Mais, s'arc-boutant sur ses jarrets de fer, Dioulou avait sauté hors de la fosse, et, se ruant à travers le groupe qui le cernait, il avait fait une trouée.
Dix coups de feu partirent.
--Mort ou vif, il nous le faut, hurla l'agent.
Et, entraînant les soldats à sa suite, il courut sur les traces de Dioulou.
La Baleine était-il sauvé? Non, car une balle l'avait atteint à l'épaule et son sang coulait.
Le misérable courait et murmurait dans un râle:
--Non, je ne veux pas.
Et il ajoutait entre ses dents serrées ces mots mystérieux:
--Je ne veux pas être tenté.
Mais la lutte était impossible... le sang qu'il perdait épuisait ses forces. Il avait quelques pas d'avance... c'était tout....
Il se sentit saisi....
Il était alors sur la rive du ruisseau fétide... d'un heurt d'épaule il se dégagea, et un corps roula dans l'eau....
Il fut libre encore une fois... Un petit pont de bois traversait la Rivière morte, menant à un moulin dont la roue énorme, immobile comme un animal fantastique, se profilait dans les ténèbres....
Dioulou bondit sur le pont, suivi par la meute ardente et furieuse... Il atteignit la plate-forme du moulin... puis se retournant, il se baissa, saisit une planche entre ses doigts énormes....
La planche craqua. Il eut un accès de fureur folle... il s'acharna dans un effort surhumain... tout se brisa... les planches tombèrent dans l'eau... la communication était coupée....
Les autres avaient reculé avec terreur... une chute dans la Rivière morte, avec cette nuit au-dessus et cette ombre noire au-dessous, semblait effroyable....
Communication coupée! oui, mais coupée aussi toute retraite... Dioulou était acculé à la roue du moulin, fixée par ses écrous. Il eut l'idée de gravir, en s'aidant de ses poings et de ses dents, l'espèce d'escalier vertical que formaient les aubes... mais ses poings glissaient sur la mousse verdâtre....
Et tout à coup, les bras étendus, il tomba en arrière....
Son corps frappa une des poutres qui servaient de support au bâtiment. Il y eut un bruit sourd et atroce.
Dioulou disparut dans l'eau... Où était-il? Était-il passé sous la roue?...
Haletants, le cou tendu, les policiers cherchaient à percer les ténèbres....

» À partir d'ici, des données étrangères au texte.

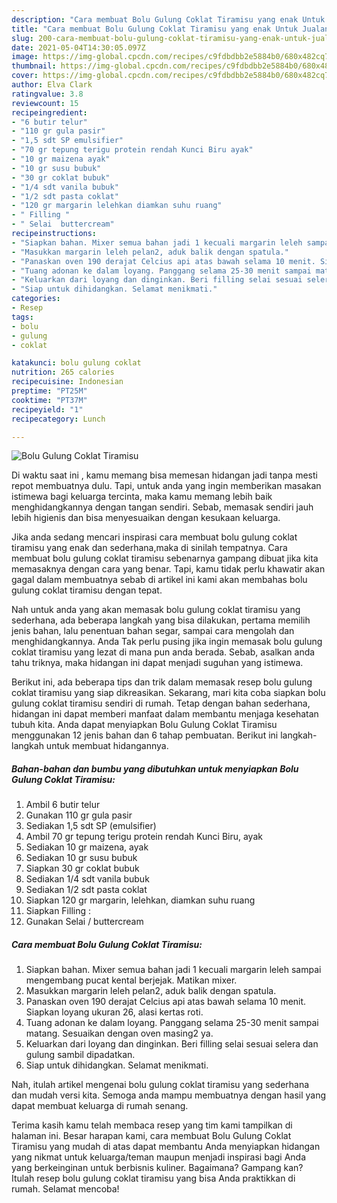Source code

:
 ```yaml
---
description: "Cara membuat Bolu Gulung Coklat Tiramisu yang enak Untuk Jualan"
title: "Cara membuat Bolu Gulung Coklat Tiramisu yang enak Untuk Jualan"
slug: 200-cara-membuat-bolu-gulung-coklat-tiramisu-yang-enak-untuk-jualan
date: 2021-05-04T14:30:05.097Z
image: https://img-global.cpcdn.com/recipes/c9fdbdbb2e5884b0/680x482cq70/bolu-gulung-coklat-tiramisu-foto-resep-utama.jpg
thumbnail: https://img-global.cpcdn.com/recipes/c9fdbdbb2e5884b0/680x482cq70/bolu-gulung-coklat-tiramisu-foto-resep-utama.jpg
cover: https://img-global.cpcdn.com/recipes/c9fdbdbb2e5884b0/680x482cq70/bolu-gulung-coklat-tiramisu-foto-resep-utama.jpg
author: Elva Clark
ratingvalue: 3.8
reviewcount: 15
recipeingredient:
- "6 butir telur"
- "110 gr gula pasir"
- "1,5 sdt SP emulsifier"
- "70 gr tepung terigu protein rendah Kunci Biru ayak"
- "10 gr maizena ayak"
- "10 gr susu bubuk"
- "30 gr coklat bubuk"
- "1/4 sdt vanila bubuk"
- "1/2 sdt pasta coklat"
- "120 gr margarin lelehkan diamkan suhu ruang"
- " Filling "
- " Selai  buttercream"
recipeinstructions:
- "Siapkan bahan. Mixer semua bahan jadi 1 kecuali margarin leleh sampai mengembang pucat kental berjejak. Matikan mixer."
- "Masukkan margarin leleh pelan2, aduk balik dengan spatula."
- "Panaskan oven 190 derajat Celcius api atas bawah selama 10 menit. Siapkan loyang ukuran 26, alasi kertas roti."
- "Tuang adonan ke dalam loyang. Panggang selama 25-30 menit sampai matang. Sesuaikan dengan oven masing2 ya."
- "Keluarkan dari loyang dan dinginkan. Beri filling selai sesuai selera dan gulung sambil dipadatkan."
- "Siap untuk dihidangkan. Selamat menikmati."
categories:
- Resep
tags:
- bolu
- gulung
- coklat

katakunci: bolu gulung coklat 
nutrition: 265 calories
recipecuisine: Indonesian
preptime: "PT25M"
cooktime: "PT37M"
recipeyield: "1"
recipecategory: Lunch

---
```



![Bolu Gulung Coklat Tiramisu](https://img-global.cpcdn.com/recipes/c9fdbdbb2e5884b0/680x482cq70/bolu-gulung-coklat-tiramisu-foto-resep-utama.jpg)

Di waktu  saat ini , kamu memang bisa memesan hidangan jadi tanpa mesti repot membuatnya dulu. Tapi, untuk anda yang ingin memberikan masakan istimewa bagi keluarga tercinta, maka kamu memang lebih baik menghidangkannya dengan tangan sendiri. Sebab, memasak sendiri jauh lebih higienis dan bisa menyesuaikan dengan kesukaan keluarga.

Jika anda sedang mencari inspirasi cara membuat bolu gulung coklat tiramisu yang enak dan sederhana,maka di sinilah tempatnya. Cara membuat bolu gulung coklat tiramisu  sebenarnya gampang dibuat jika kita memasaknya dengan cara yang benar. Tapi, kamu tidak perlu khawatir akan gagal dalam membuatnya 
sebab di artikel ini kami akan membahas bolu gulung coklat tiramisu dengan tepat.  



Nah untuk anda yang akan memasak bolu gulung coklat tiramisu yang sederhana, ada beberapa langkah yang bisa dilakukan, pertama memilih jenis bahan, lalu penentuan bahan segar, sampai cara mengolah dan menghidangkannya. Anda Tak perlu pusing jika ingin memasak bolu gulung coklat tiramisu yang lezat di mana pun anda berada. Sebab, asalkan anda  tahu triknya, maka hidangan ini dapat menjadi suguhan yang istimewa.

Berikut ini, ada beberapa tips dan trik dalam memasak resep bolu gulung coklat tiramisu yang siap dikreasikan. Sekarang, mari kita coba siapkan bolu gulung coklat tiramisu sendiri di rumah. Tetap dengan bahan sederhana, hidangan ini dapat memberi manfaat dalam membantu menjaga kesehatan tubuh kita. Anda dapat menyiapkan Bolu Gulung Coklat Tiramisu menggunakan 12 jenis bahan dan 6 tahap pembuatan. Berikut ini langkah-langkah untuk membuat hidangannya.

<!--inarticleads1-->

##### Bahan-bahan dan bumbu yang dibutuhkan untuk menyiapkan Bolu Gulung Coklat Tiramisu:

1. Ambil 6 butir telur
1. Gunakan 110 gr gula pasir
1. Sediakan 1,5 sdt SP (emulsifier)
1. Ambil 70 gr tepung terigu protein rendah Kunci Biru, ayak
1. Sediakan 10 gr maizena, ayak
1. Sediakan 10 gr susu bubuk
1. Siapkan 30 gr coklat bubuk
1. Sediakan 1/4 sdt vanila bubuk
1. Sediakan 1/2 sdt pasta coklat
1. Siapkan 120 gr margarin, lelehkan, diamkan suhu ruang
1. Siapkan  Filling :
1. Gunakan  Selai / buttercream




<!--inarticleads2-->

##### Cara membuat Bolu Gulung Coklat Tiramisu:

1. Siapkan bahan. Mixer semua bahan jadi 1 kecuali margarin leleh sampai mengembang pucat kental berjejak. Matikan mixer.
1. Masukkan margarin leleh pelan2, aduk balik dengan spatula.
1. Panaskan oven 190 derajat Celcius api atas bawah selama 10 menit. Siapkan loyang ukuran 26, alasi kertas roti.
1. Tuang adonan ke dalam loyang. Panggang selama 25-30 menit sampai matang. Sesuaikan dengan oven masing2 ya.
1. Keluarkan dari loyang dan dinginkan. Beri filling selai sesuai selera dan gulung sambil dipadatkan.
1. Siap untuk dihidangkan. Selamat menikmati.




Nah, itulah artikel mengenai  bolu gulung coklat tiramisu  yang sederhana dan mudah versi kita. Semoga anda mampu membuatnya dengan hasil yang dapat membuat keluarga di rumah senang. 

Terima kasih kamu telah membaca resep yang tim kami tampilkan di halaman ini. Besar harapan kami, cara membuat  Bolu Gulung Coklat Tiramisu yang mudah di atas dapat membantu Anda menyiapkan hidangan yang nikmat untuk keluarga/teman maupun menjadi inspirasi bagi Anda yang berkeinginan untuk berbisnis kuliner. Bagaimana? Gampang kan? Itulah resep bolu gulung coklat tiramisu yang bisa Anda praktikkan di rumah. Selamat mencoba!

--Le voilà! cria l'agent. Cette fois! nous le tenons!...
L'homme avait émergé du flot. A bout de forces, il avait saisi un des appuis du barrage. On distinguait la forme sombre qui se dressait lentement, avec des soubresauts convulsifs....
Encore une fois, un pistolet fut dirigé sur lui... un éclair brilla, une détonation retentit....

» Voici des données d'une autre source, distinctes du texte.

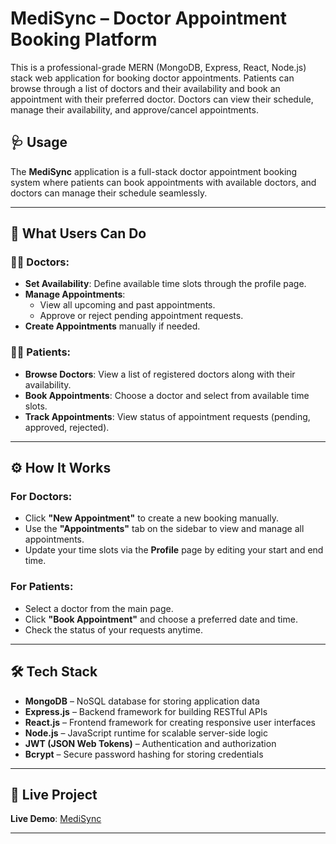 # MediSync – Doctor Appointment Booking Platform
This is a professional-grade MERN (MongoDB, Express, React, Node.js) stack web application for booking doctor appointments. Patients can browse through a list of doctors and their availability and book an appointment with their preferred doctor. Doctors can view their schedule, manage their availability, and approve/cancel appointments.

## 🩺 Usage

The **MediSync** application is a full-stack doctor appointment booking system where patients can book appointments with available doctors, and doctors can manage their schedule seamlessly.

---

## 👥 What Users Can Do

### 🧑‍⚕️ Doctors:
- **Set Availability**: Define available time slots through the profile page.
- **Manage Appointments**:
  - View all upcoming and past appointments.
  - Approve or reject pending appointment requests.
- **Create Appointments** manually if needed.

### 🧑‍💼 Patients:
- **Browse Doctors**: View a list of registered doctors along with their availability.
- **Book Appointments**: Choose a doctor and select from available time slots.
- **Track Appointments**: View status of appointment requests (pending, approved, rejected).

---

## ⚙️ How It Works

### For Doctors:
- Click **"New Appointment"** to create a new booking manually.
- Use the **"Appointments"** tab on the sidebar to view and manage all appointments.
- Update your time slots via the **Profile** page by editing your start and end time.

### For Patients:
- Select a doctor from the main page.
- Click **"Book Appointment"** and choose a preferred date and time.
- Check the status of your requests anytime.

---

## 🛠️ Tech Stack

- **MongoDB** – NoSQL database for storing application data
- **Express.js** – Backend framework for building RESTful APIs
- **React.js** – Frontend framework for creating responsive user interfaces
- **Node.js** – JavaScript runtime for scalable server-side logic
- **JWT (JSON Web Tokens)** – Authentication and authorization
- **Bcrypt** – Secure password hashing for storing credentials

---

## 🔗 Live Project

**Live Demo**: [MediSync](https://appoint-doc.vercel.app/)

---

Un cri rauque perça la nuit.
Et le corps resta suspendu, inerte, à la carcasse du moulin....
--Par ici! cria un des soldats, qui avait découvert un autre pont.

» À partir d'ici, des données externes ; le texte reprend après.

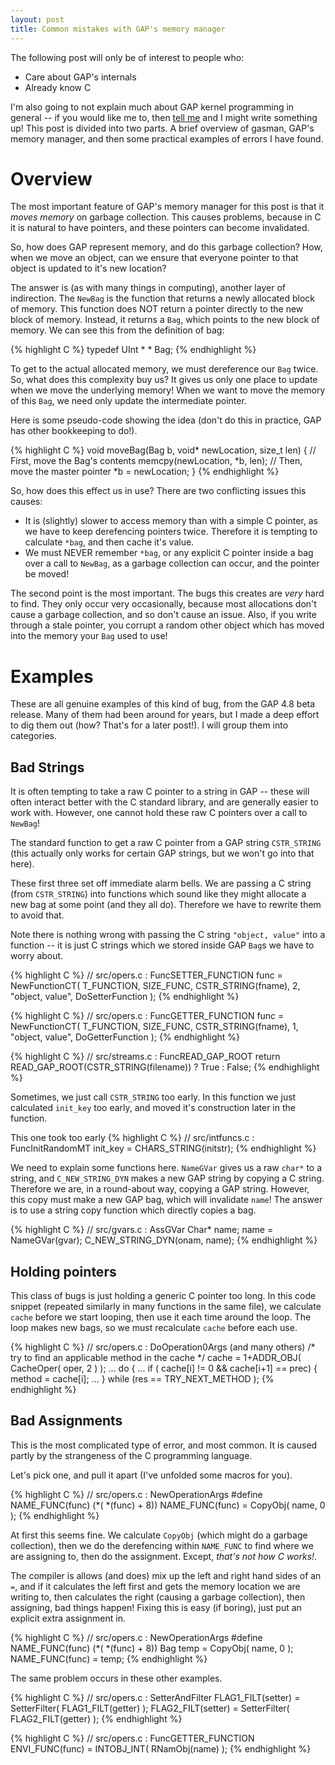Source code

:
 ```yaml
---
layout: post
title: Common mistakes with GAP's memory manager
---
```


The following post will only be of interest to people who:

* Care about GAP's internals
* Already know C

I'm also going to not explain much about GAP kernel programming in general -- if you would like me to, then [tell me](mailto:caj21@st-andrews.ac.uk) and I might write something up! This post is divided into two parts. A brief overview of gasman, GAP's memory manager, and then some practical examples of errors I have found.

Overview
========

The most important feature of GAP's memory manager for this post is that it *moves memory* on garbage collection. This causes problems, because in C it is natural to have pointers, and these pointers can become invalidated.

So, how does GAP represent memory, and do this garbage collection? How, when we move an object, can we ensure that everyone pointer to that object is updated to it's new location?

The answer is (as with many things in computing), another layer of indirection. The `NewBag` is the function that returns a newly allocated block of memory. This function does NOT return a pointer directly to the new block of memory. Instead, it returns a `Bag`, which points to the new block of memory. We can see this from the definition of bag:

{% highlight C %}
typedef UInt * * Bag;
{% endhighlight %}

To get to the actual allocated memory, we must dereference our `Bag` twice. So, what does this complexity buy us? It gives us only one place to update when we move the underlying memory! When we want to move the memory of this `Bag`, we need only update the intermediate pointer. 

Here is some pseudo-code showing the idea (don't do this in practice, GAP has other bookkeeping to do!).

{% highlight C %}
void moveBag(Bag b, void* newLocation, size_t len) {
	// First, move the Bag's contents
	memcpy(newLocation, *b, len);
	// Then, move the master pointer
	*b = newLocation;
}
{% endhighlight %}

So, how does this effect us in use? There are two conflicting issues this causes:

* It is (slightly) slower to access memory than with a simple C pointer, as we have to keep derefencing pointers twice. Therefore it is tempting to calculate `*bag`, and then cache it's value.
* We must NEVER remember `*bag`, or any explicit C pointer inside a bag over a call to `NewBag`, as a garbage collection can occur, and the pointer be moved!

The second point is the most important. The bugs this creates are *very* hard to find. They only occur very occasionally, because most allocations don't cause a garbage collection, and so don't cause an issue. Also, if you write through a stale pointer, you corrupt a random other object which has moved into the memory your `Bag` used to use!

Examples
========

These are all genuine examples of this kind of bug, from the GAP 4.8 beta release. Many of them had been around for years, but I made a deep effort to dig them out (how? That's for a later post!). I will group them into categories.



Bad Strings
-----------

It is often tempting to take a raw C pointer to a string in GAP -- these will often interact better with the C standard library, and are generally easier to work with. However, one cannot hold these raw C pointers over a call to `NewBag`!

The standard function to get a raw C pointer from a GAP string `CSTR_STRING` (this actually only works for certain GAP strings, but we won't go into that here).

These first three set off immediate alarm bells. We are passing a C string (from `CSTR_STRING`) into functions which sound like they might allocate a new bag at some point (and they all do). Therefore we have to rewrite them to avoid that.

Note there is nothing wrong with passing the C string `"object, value"` into a function -- it is just C strings which we stored inside GAP `Bag`s we have to worry about.

{% highlight C %}
// src/opers.c : FuncSETTER_FUNCTION
func = NewFunctionCT( T_FUNCTION, SIZE_FUNC, CSTR_STRING(fname), 2,
                      "object, value", DoSetterFunction );
{% endhighlight %}

{% highlight C %}
// src/opers.c : FuncGETTER_FUNCTION
func = NewFunctionCT( T_FUNCTION, SIZE_FUNC, CSTR_STRING(fname), 1,
                      "object, value", DoGetterFunction );
{% endhighlight %}

{% highlight C %}
// src/streams.c : FuncREAD_GAP_ROOT
return READ_GAP_ROOT(CSTR_STRING(filename)) ? True : False;
{% endhighlight %}

Sometimes, we just call `CSTR_STRING` too early. In this function we just calculated `init_key` too early, and moved it's construction later in the function.

This one took too early
{% highlight C %}
// src/intfuncs.c : FuncInitRandomMT
init_key = CHARS_STRING(initstr);
{% endhighlight %} 

We need to explain some functions here. `NameGVar` gives us a raw `char*` to a string, and `C_NEW_STRING_DYN` makes a new GAP string by copying a C string. Therefore we are, in a round-about way, copying a GAP string. However, this copy must make a new GAP bag, which will invalidate `name`! The answer is to use a string copy function which directly copies a bag.

{% highlight C %}
// src/gvars.c : AssGVar
Char* name;
name = NameGVar(gvar);
C_NEW_STRING_DYN(onam, name);
{% endhighlight %}


Holding pointers
----------------

This class  of bugs is just holding a generic C pointer too long. In this code snippet (repeated similarly in many functions in the same file), we calculate `cache` before we start looping, then use it each time around the loop. The loop makes new bags, so we must recalculate `cache` before each use.


{% highlight C %}
// src/opers.c : DoOperation0Args (and many others)
     /* try to find an applicable method in the cache                       */
    cache = 1+ADDR_OBJ( CacheOper( oper, 2 ) );
...
    do {
...
            if (  cache[i] != 0  && cache[i+1] == prec) {
              method = cache[i];
...
		} while (res == TRY_NEXT_METHOD );
{% endhighlight %}



Bad Assignments
---------------

This is the most complicated type of error, and most common. It is caused partly by the strangeness of the C programming language.

Let's pick one, and pull it apart (I've unfolded some macros for you).

{% highlight C %}
// src/opers.c : NewOperationArgs
#define NAME_FUNC(func) (*( *(func) + 8))
NAME_FUNC(func) = CopyObj( name, 0 );
{% endhighlight %}

At first this seems fine. We calculate `CopyObj` (which might do a garbage collection), then we do the derefencing within `NAME_FUNC` to find where we are assigning to, then do the assignment. Except, *that's not how C works!*.

The compiler is allows (and does) mix up the left and right hand sides of an `=`, and if it calculates the left first and gets the memory location we are writing to, then calculates the right (causing a garbage collection), then assigning, bad things happen! Fixing this is easy (if boring), just put an explicit extra assignment in.

{% highlight C %}
// src/opers.c : NewOperationArgs
#define NAME_FUNC(func) (*( *(func) + 8))
Bag temp = CopyObj( name, 0 );
NAME_FUNC(func) = temp;
{% endhighlight %}

The same problem occurs in these other examples.

{% highlight C %}
// src/opers.c : SetterAndFilter
FLAG1_FILT(setter)  = SetterFilter( FLAG1_FILT(getter) );
FLAG2_FILT(setter)  = SetterFilter( FLAG2_FILT(getter) );
{% endhighlight %}

{% highlight C %}
// src/opers.c : FuncGETTER_FUNCTION
ENVI_FUNC(func) = INTOBJ_INT( RNamObj(name) );
{% endhighlight %}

Les hommes s'élancèrent... Un instant après, parvenus à l'autre rive, ils s'aventuraient sur le bâtis du moulin....
Dioulou était là, affaissé, immobile et mort peut-être.
Non... vivant!... mais brisé, vaincu....
--Empoignez-moi ça, dit le policier; s'il en réchappe, ça fera un fameux déjeuner de guillotine.